## Stored data entries:
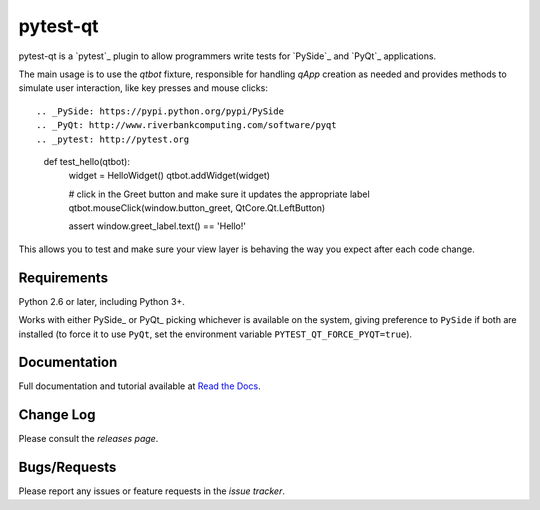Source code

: =========
pytest-qt
=========

pytest-qt is a `pytest`_ plugin to allow
programmers write tests for `PySide`_ and 
`PyQt`_ applications.

The main usage is to use the `qtbot` fixture, responsible for handling `qApp` 
creation as needed and provides methods to simulate user interaction, 
like key presses and mouse clicks::

.. _PySide: https://pypi.python.org/pypi/PySide
.. _PyQt: http://www.riverbankcomputing.com/software/pyqt
.. _pytest: http://pytest.org

    def test_hello(qtbot):
        widget = HelloWidget()
        qtbot.addWidget(widget)
    
        # click in the Greet button and make sure it updates the appropriate label
        qtbot.mouseClick(window.button_greet, QtCore.Qt.LeftButton)
    
        assert window.greet_label.text() == 'Hello!'


This allows you to test and make sure your view layer is behaving the way you expect after each code change.

|version| |downloads| |ci|

.. |version| image:: http://img.shields.io/pypi/v/pytest-qt.svg
  :target: https://crate.io/packages/pytest-qt
  
.. |downloads| image:: http://img.shields.io/pypi/dm/pytest-qt.svg
  :target: https://crate.io/packages/pytest-qt
  
.. |ci| image:: http://img.shields.io/travis/nicoddemus/pytest-qt.svg
  :target: https://travis-ci.org/nicoddemus/pytest-qt
  

Requirements
------------

Python 2.6 or later, including Python 3+.

Works with either PySide_ or
PyQt_ picking whichever is available on the system, giving
preference to ``PySide`` if both are installed (to force it to use ``PyQt``, set
the environment variable ``PYTEST_QT_FORCE_PYQT=true``).

Documentation
-------------

Full documentation and tutorial available at `Read the Docs`_.

.. _Read The Docs: https://pytest-qt.readthedocs.org/en/latest/

Change Log
----------

Please consult the `releases page`.

.. _releases page: https://github.com/nicoddemus/pytest-qt/releases

Bugs/Requests
-------------

Please report any issues or feature requests in the `issue tracker`.

.. _issue tracker: https://github.com/nicoddemus/pytest-qt/issues
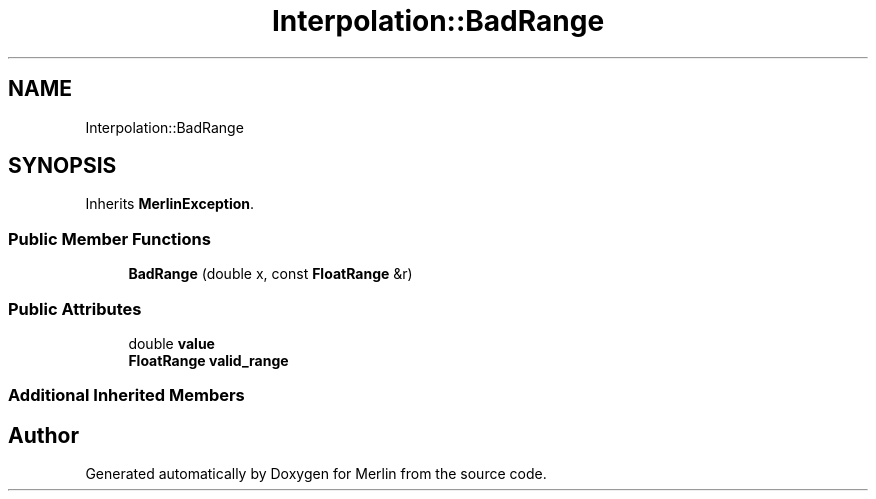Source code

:.TH "Interpolation::BadRange" 3 "Fri Aug 4 2017" "Version 5.02" "Merlin" \" -*- nroff -*-
.ad l
.nh
.SH NAME
Interpolation::BadRange
.SH SYNOPSIS
.br
.PP
.PP
Inherits \fBMerlinException\fP\&.
.SS "Public Member Functions"

.in +1c
.ti -1c
.RI "\fBBadRange\fP (double x, const \fBFloatRange\fP &r)"
.br
.in -1c
.SS "Public Attributes"

.in +1c
.ti -1c
.RI "double \fBvalue\fP"
.br
.ti -1c
.RI "\fBFloatRange\fP \fBvalid_range\fP"
.br
.in -1c
.SS "Additional Inherited Members"


.SH "Author"
.PP 
Generated automatically by Doxygen for Merlin from the source code\&.
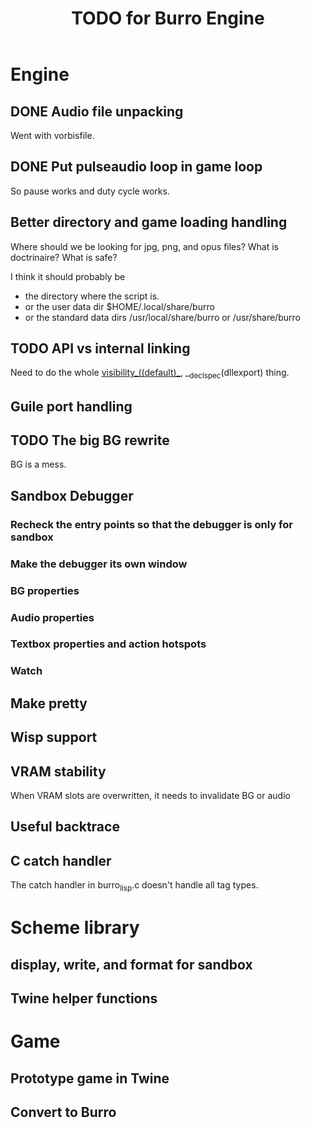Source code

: #+TITLE: TODO for Burro Engine

* Engine
** DONE Audio file unpacking
   Went with vorbisfile.
** DONE Put pulseaudio loop in game loop
   So pause works and duty cycle works.
** Better directory and game loading handling
   Where should we be looking for jpg, png, and opus files?
   What is doctrinaire?  What is safe?

   I think it should probably be
   - the directory where the script is.
   - or the user data dir $HOME/.local/share/burro
   - or the standard data dirs /usr/local/share/burro or /usr/share/burro
** TODO API vs internal linking
   Need to do the whole __visibility__((default)__,
   __declspec(dllexport) thing.
** Guile port handling
** TODO The big BG rewrite
   BG is a mess.
** Sandbox Debugger
*** Recheck the entry points so that the debugger is only for sandbox
*** Make the debugger its own window
*** BG properties
*** Audio properties
*** Textbox properties and action hotspots
*** Watch
** Make pretty
** Wisp support
** VRAM stability
   When VRAM slots are overwritten, it needs to invalidate BG
   or audio
** Useful backtrace
** C catch handler
   The catch handler in burro_lisp.c doesn't handle all tag types.
* Scheme library
** display, write, and format for sandbox
** Twine helper functions
* Game
** Prototype game in Twine
** Convert to Burro
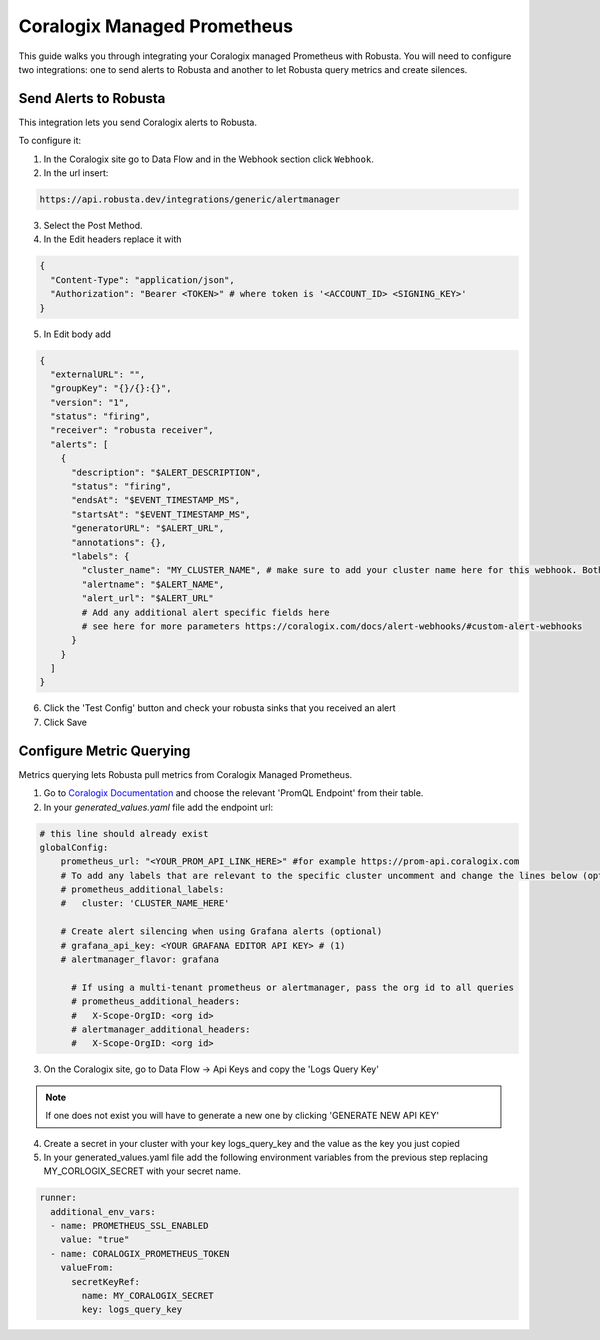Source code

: Coralogix Managed Prometheus
********************************

This guide walks you through integrating your Coralogix managed Prometheus with Robusta. You will need to configure two integrations: one to send alerts to Robusta and another to let Robusta query metrics and create silences.

Send Alerts to Robusta
===============================

This integration lets you send Coralogix alerts to Robusta.

To configure it:

1. In the Coralogix site go to Data Flow and in the Webhook section click ``Webhook``.
2. In the url insert:

.. code-block::

    https://api.robusta.dev/integrations/generic/alertmanager

3. Select the Post Method.
4. In the Edit headers replace it with

.. code-block:: yaml

    {
      "Content-Type": "application/json",
      "Authorization": "Bearer <TOKEN>" # where token is '<ACCOUNT_ID> <SIGNING_KEY>'
    }

5. In Edit body add

.. code-block:: yaml

    {
      "externalURL": "",
      "groupKey": "{}/{}:{}",
      "version": "1",
      "status": "firing",
      "receiver": "robusta receiver",
      "alerts": [
        {
          "description": "$ALERT_DESCRIPTION",
          "status": "firing",
          "endsAt": "$EVENT_TIMESTAMP_MS",
          "startsAt": "$EVENT_TIMESTAMP_MS",
          "generatorURL": "$ALERT_URL",
          "annotations": {},
          "labels": {
            "cluster_name": "MY_CLUSTER_NAME", # make sure to add your cluster name here for this webhook. Both "cluster" or "cluster_name" labels are also supported
            "alertname": "$ALERT_NAME",
            "alert_url": "$ALERT_URL"
            # Add any additional alert specific fields here
            # see here for more parameters https://coralogix.com/docs/alert-webhooks/#custom-alert-webhooks
          }
        }
      ]
    }


6. Click the 'Test Config' button and check your robusta sinks that you received an alert
7. Click Save


Configure Metric Querying
==============================

Metrics querying lets Robusta pull metrics from Coralogix Managed Prometheus.

1. Go to `Coralogix Documentation <https://coralogix.com/docs/grafana-plugin/#block-1778265e-61c2-4362-9060-533d158857d7>`_ and choose the relevant 'PromQL Endpoint' from their table.
2. In your `generated_values.yaml` file add the endpoint url:

.. code-block:: yaml

  # this line should already exist
  globalConfig:
      prometheus_url: "<YOUR_PROM_API_LINK_HERE>" #for example https://prom-api.coralogix.com
      # To add any labels that are relevant to the specific cluster uncomment and change the lines below (optional)
      # prometheus_additional_labels:
      #   cluster: 'CLUSTER_NAME_HERE'

      # Create alert silencing when using Grafana alerts (optional)
      # grafana_api_key: <YOUR GRAFANA EDITOR API KEY> # (1)
      # alertmanager_flavor: grafana

        # If using a multi-tenant prometheus or alertmanager, pass the org id to all queries
        # prometheus_additional_headers:
        #   X-Scope-OrgID: <org id>
        # alertmanager_additional_headers:
        #   X-Scope-OrgID: <org id>

.. code-annotations::
    1. This is necessary for Robusta to create silences when using Grafana Alerts, because of minor API differences in the AlertManager embedded in Grafana.


3. On the Coralogix site, go to Data Flow -> Api Keys and copy the 'Logs Query Key'

.. note:: If one does not exist you will have to generate a new one by clicking 'GENERATE NEW API KEY'

4. Create a secret in your cluster with your key logs_query_key and the value as the key you just copied

5. In your generated_values.yaml file add the following environment variables from the previous step replacing MY_CORLOGIX_SECRET with your secret name.

.. code-block:: yaml

  runner:
    additional_env_vars:
    - name: PROMETHEUS_SSL_ENABLED
      value: "true"
    - name: CORALOGIX_PROMETHEUS_TOKEN
      valueFrom:
        secretKeyRef:
          name: MY_CORALOGIX_SECRET
          key: logs_query_key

## EXERCISE BRIEF:
Each line that contains the string "available" counts once; report how many such lines the entries have, giving only the number.

## SOLVED EXERCISE:
2